Raw Muscular Power opens with the title track: A meditation on exhaustion, endurance, and alienation that rocks out with an infectious immediacy. The chorus, “I’m in control of my own reality,” comes across as both a bold statement of fact and a kind of plaintive self-affirmation—the kind a therapist might tell you to tape on your bathroom mirror.

Then we’re onto “I’m Really Old”, where strapping guitar and handclapping amplify a sense of seething internal combustibility. An anxious flurry of furiously infectious sound reminds us that these boys have rhythm, not just blues.

Raw Muscular Power wears its influences on its taut sleeve, right next to its aching, sincere heart. We hear this most unapologetically on “Starman”—about Paul Stanley of KISS. It’s also the first of two tracks featuring collaborations with other rock artists, this one with Haley Shea of Sløtface. Anchored by an irresistibly catchy keyboard riff, it offers listeners a chance at a kind of catharsis by proxy, momentarily ascending by imagining a past that never was—all this, regardless of whether your crush thinks Paul Stanley looks dumb in his Starman get-up.

“Therapy”, Death by Unga Bunga’s collaboration with American lo-fi rock songwriter Mike Krol, delivers a righteous double bludgeon—directly hitting the head and heart. Spasmodic bursts of guitar tear through the mix with unholy confidence while relentless melodic energy pulses through textured layers of sound. We hear what Mike Krol does best: using noise to evoke raw, visceral humanness. The track represents the extreme end of a spectrum that Raw Muscular Power balances precariously throughout: an unfiltered rawness on the one hand and a polished, accessible sheen on the other.

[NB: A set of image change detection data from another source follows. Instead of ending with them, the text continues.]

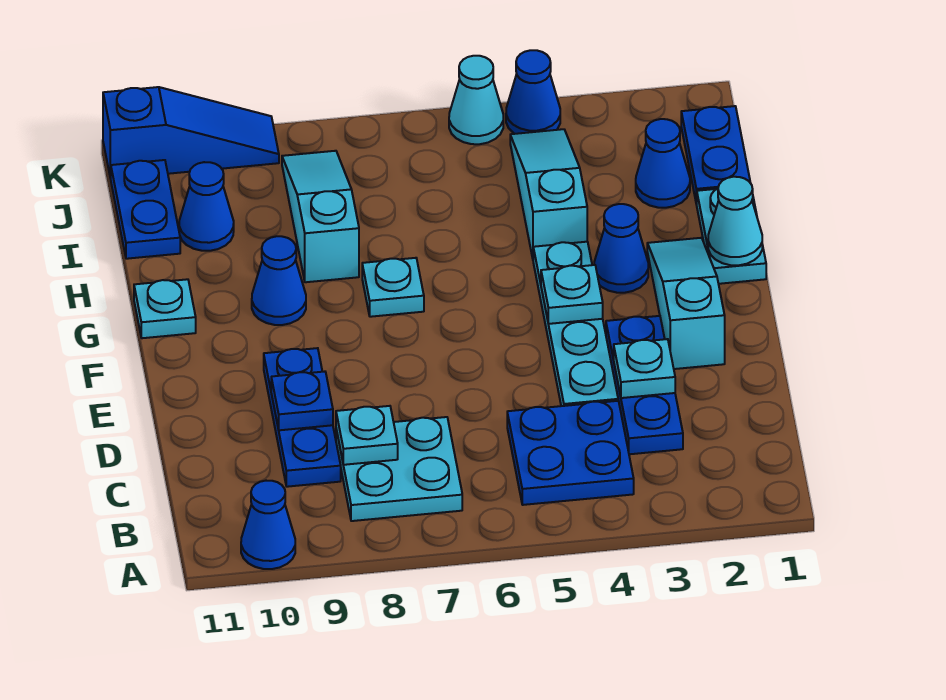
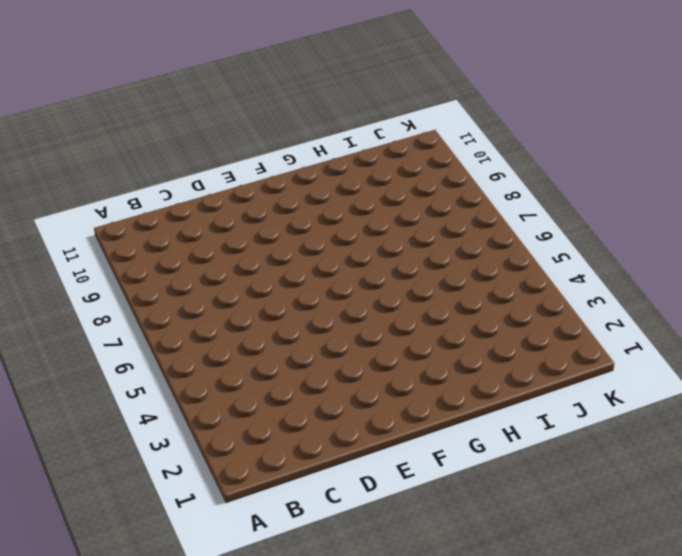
none -> blue cone A10 level 1
none -> blue plate B4:C5 level 1
none -> cyan plate B7:C8 level 1

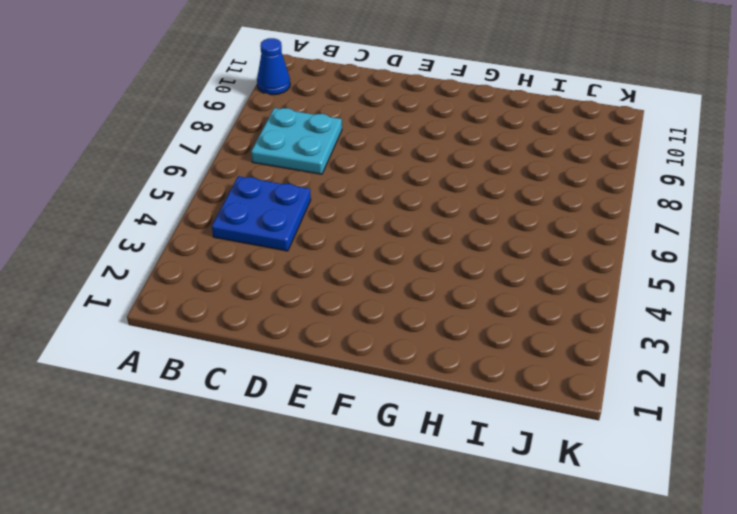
none -> blue plate C3:E3 level 1
none -> blue plate C9:E9 level 1
none -> cyan plate D4:G4 level 1

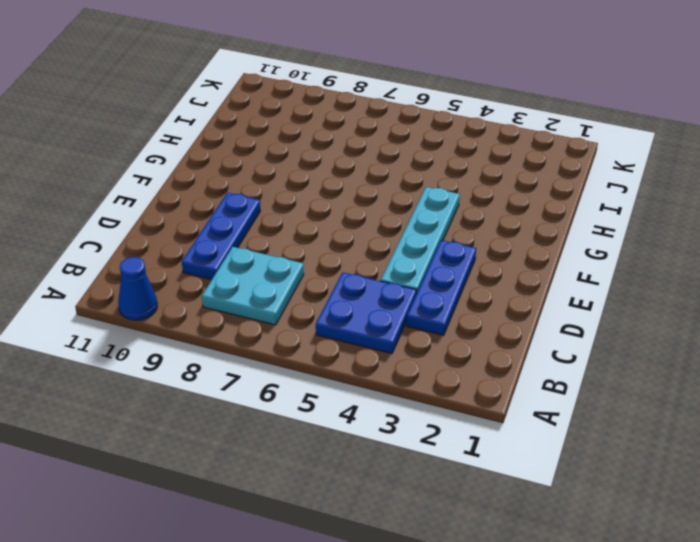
none -> cyan slope E2:G2 level 1 top E
none -> cyan plate G1:H1 level 1
none -> blue cone G3 level 1

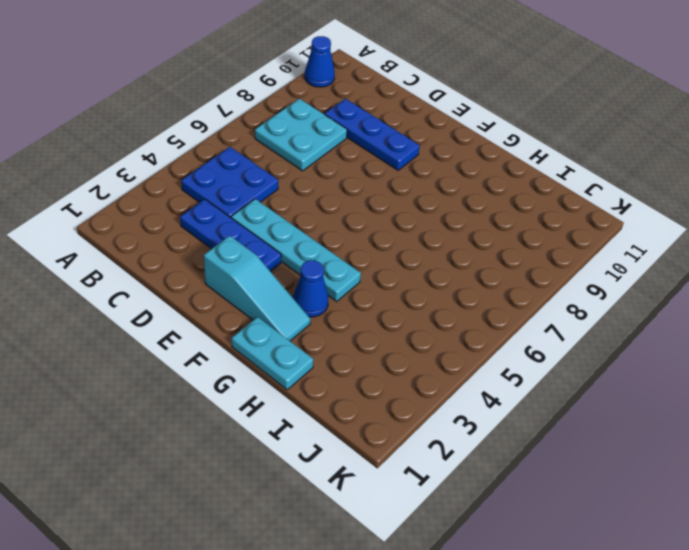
none -> cyan plate G7 level 1
none -> blue cone G9 level 1
none -> cyan plate G11 level 1

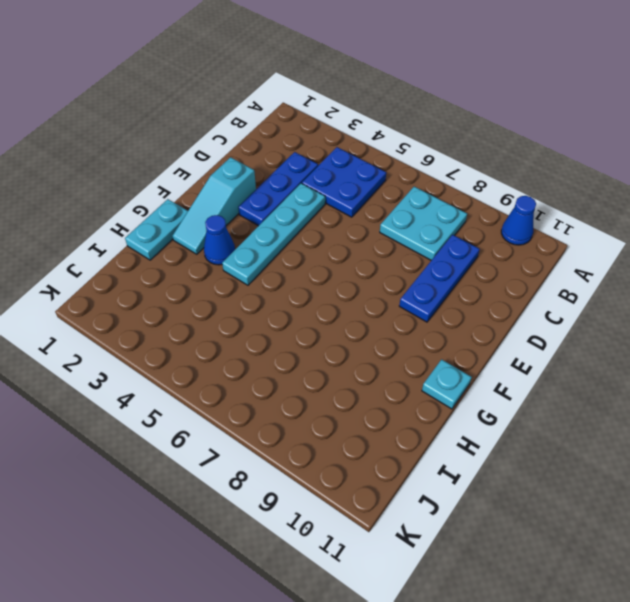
none -> cyan plate G7 level 1
none -> blue cone G9 level 1
none -> cyan slope H4:J4 level 1 top H

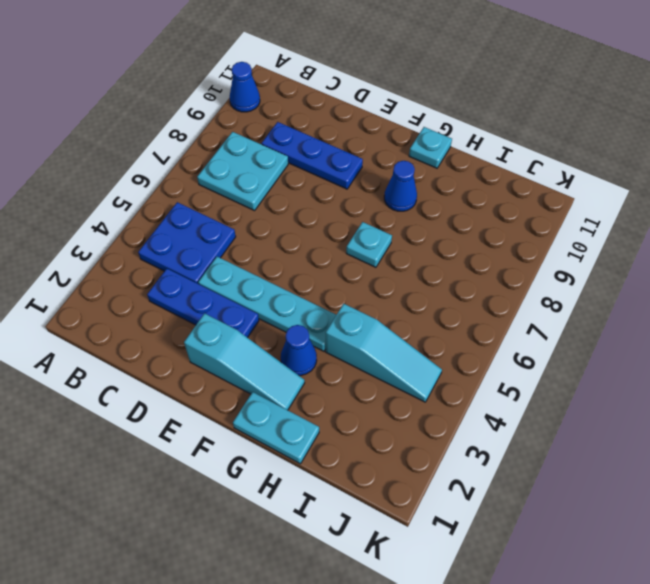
none -> cyan slope H8:J8 level 1 top H
none -> blue plate I1:J1 level 1
none -> blue cone I2 level 1

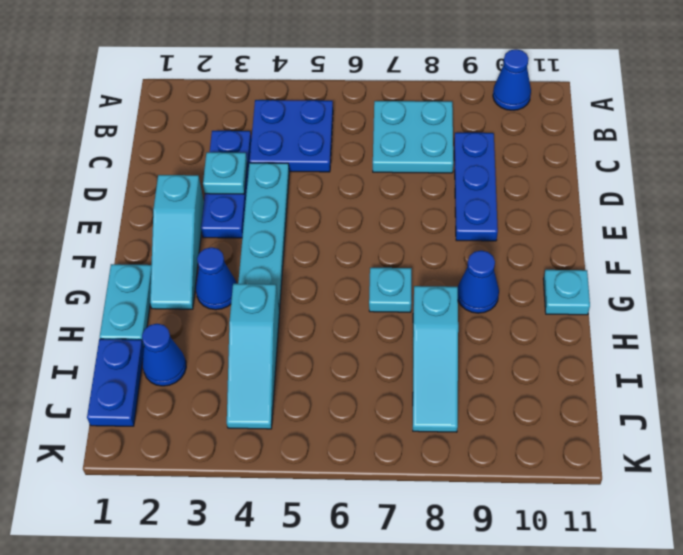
none -> blue cone I10 level 1
none -> blue plate I11:J11 level 1
none -> blue cone K4 level 1

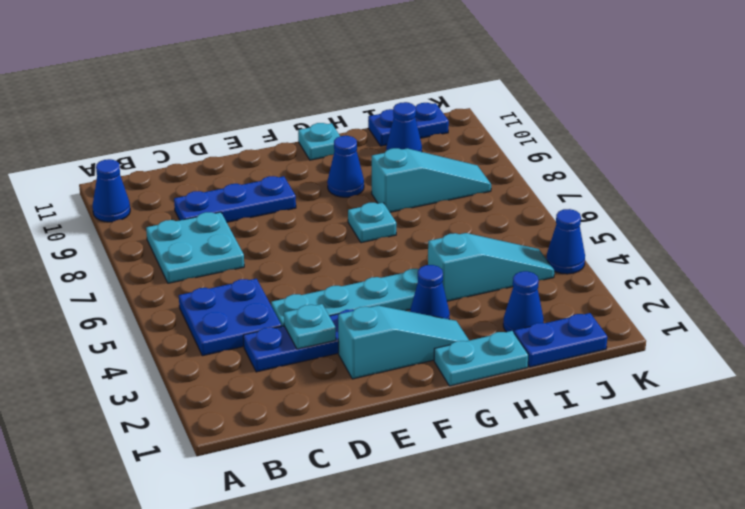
none -> cyan cone K5 level 1
none -> blue slope K9:K11 level 1 top 11
none -> cyan plate C8 level 2

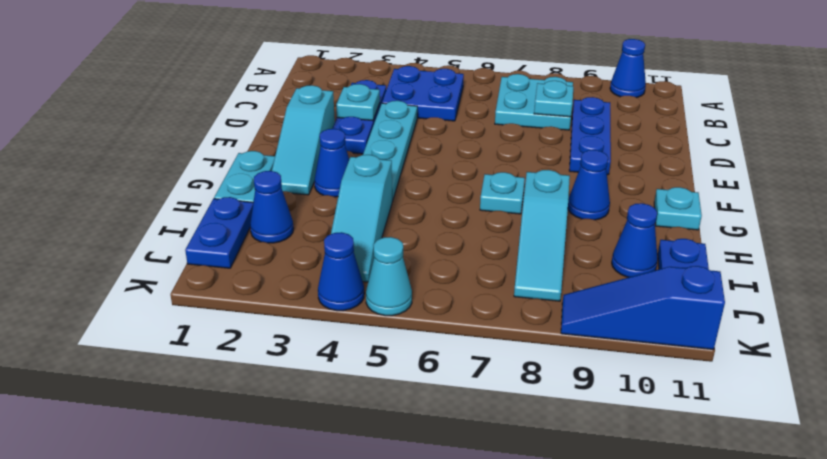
none -> blue plate D9 level 2
none -> cyan plate F4 level 2
none -> cyan cone G1 level 2

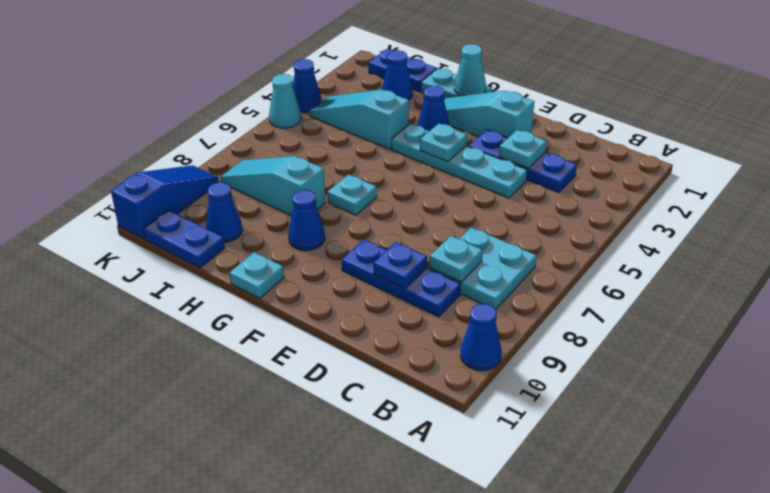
none -> blue plate B4:C5 level 1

We get the best of both worlds on “Camouflage”, an invitingly combustible track featuring lead singer Sebastian Ulstad Olsen pining with woeful specificity for invisibility—something he can never have unless, of course, he’s wearing the ghillie suit from the single’s music video.

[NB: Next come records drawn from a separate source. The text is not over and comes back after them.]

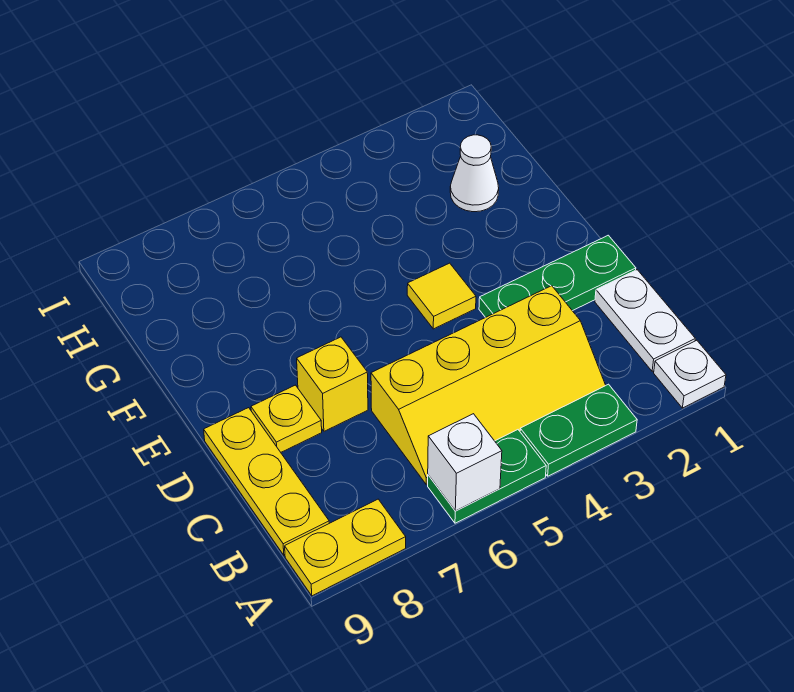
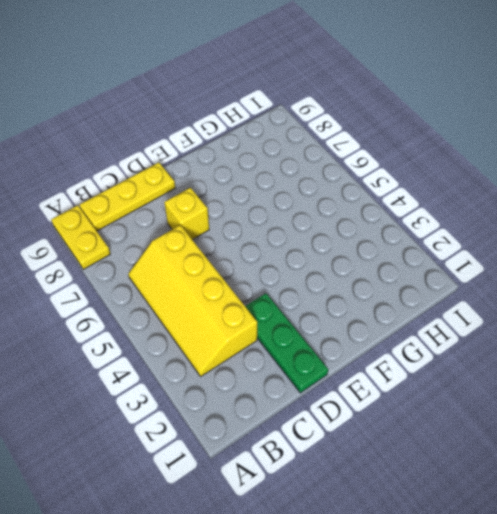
none -> white plate A1 level 1
none -> green plate A3:A4 level 1
none -> green plate A5:A6 level 1

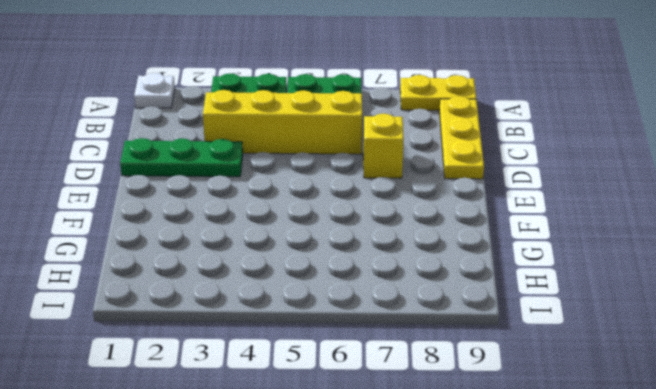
none -> white plate B1:C1 level 1
none -> yellow plate D8 level 1
none -> yellow tile E4 level 1

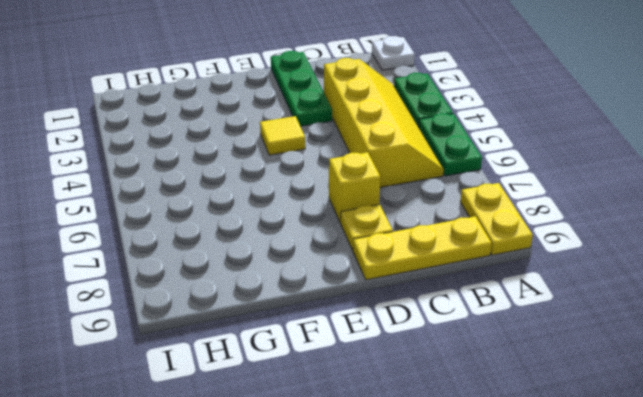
none -> white plate B1:C1 level 1
none -> white cone G2 level 1
none -> white brick A6 level 2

Raw Muscular Power draws to an explosive close with Death by Unga Bunga’s first song in Norwegian, “Ring meg hvis du trenger en venn”, which translates to “Call me if you need a friend.” When the group released this track as a single, they shared drummer Ole Steinar Nessett’s phone number on social media, inviting fans to “call if they need a friend”. The line was reportedly open for a few weeks before the end of the calendar year.

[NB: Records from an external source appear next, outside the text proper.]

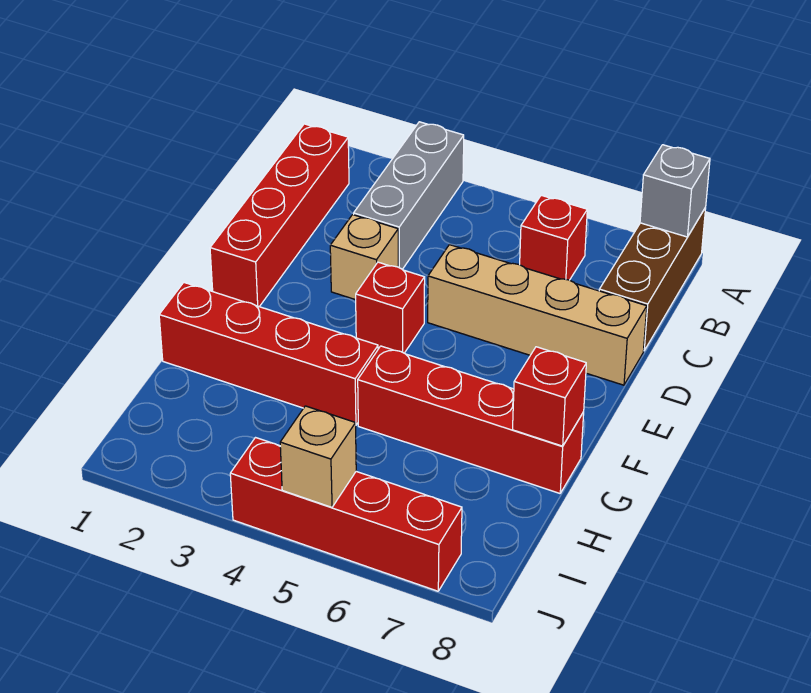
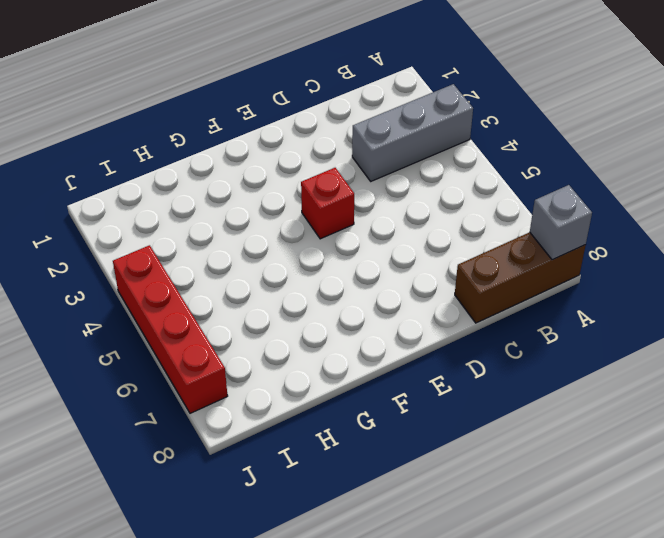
none -> red brick B1:E1 level 1
none -> red brick B6 level 1
none -> tan brick D3 level 1

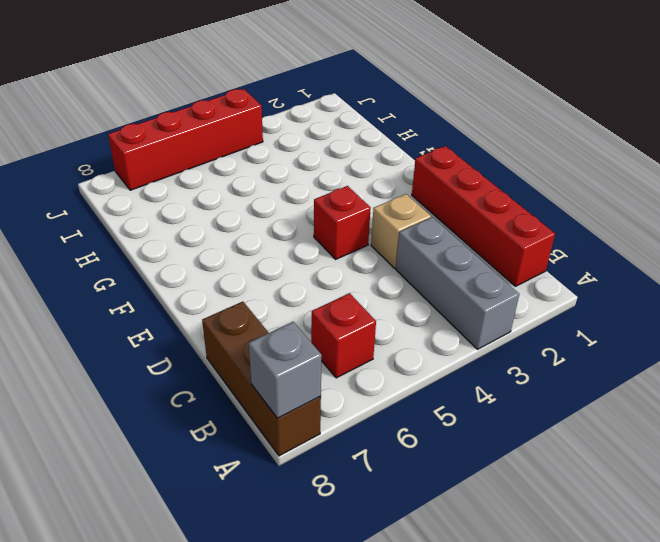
none -> tan brick D5:D8 level 1
none -> red brick G1:G4 level 1
none -> red brick G5:G8 level 1

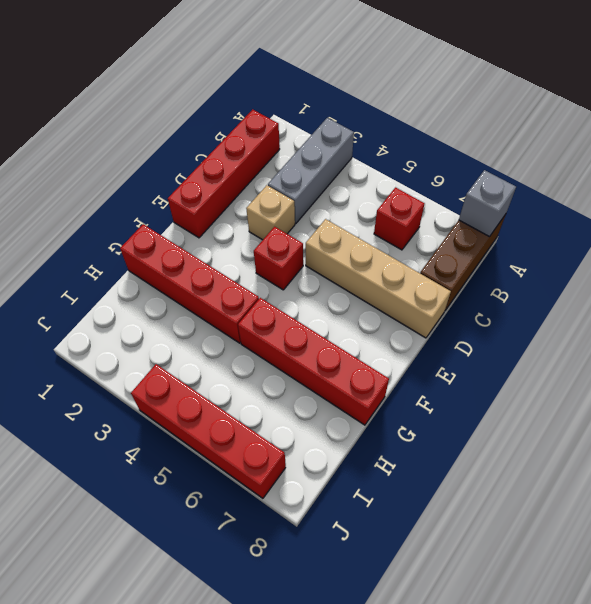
none -> red brick G8 level 2
none -> tan brick J5 level 2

On Raw Muscular Power, Death by Unga Bunga confront and pulverize existential crises at a frenetic pace, bringing them (if only temporarily) to the point of detonation. The result is a shattering burst that leaves a pulsating, vulnerable tenderness that makes listeners want to do it all over again. It’s the kind of record that sounds great coming out of good speakers—but no less powerful bleeding out of bad ones.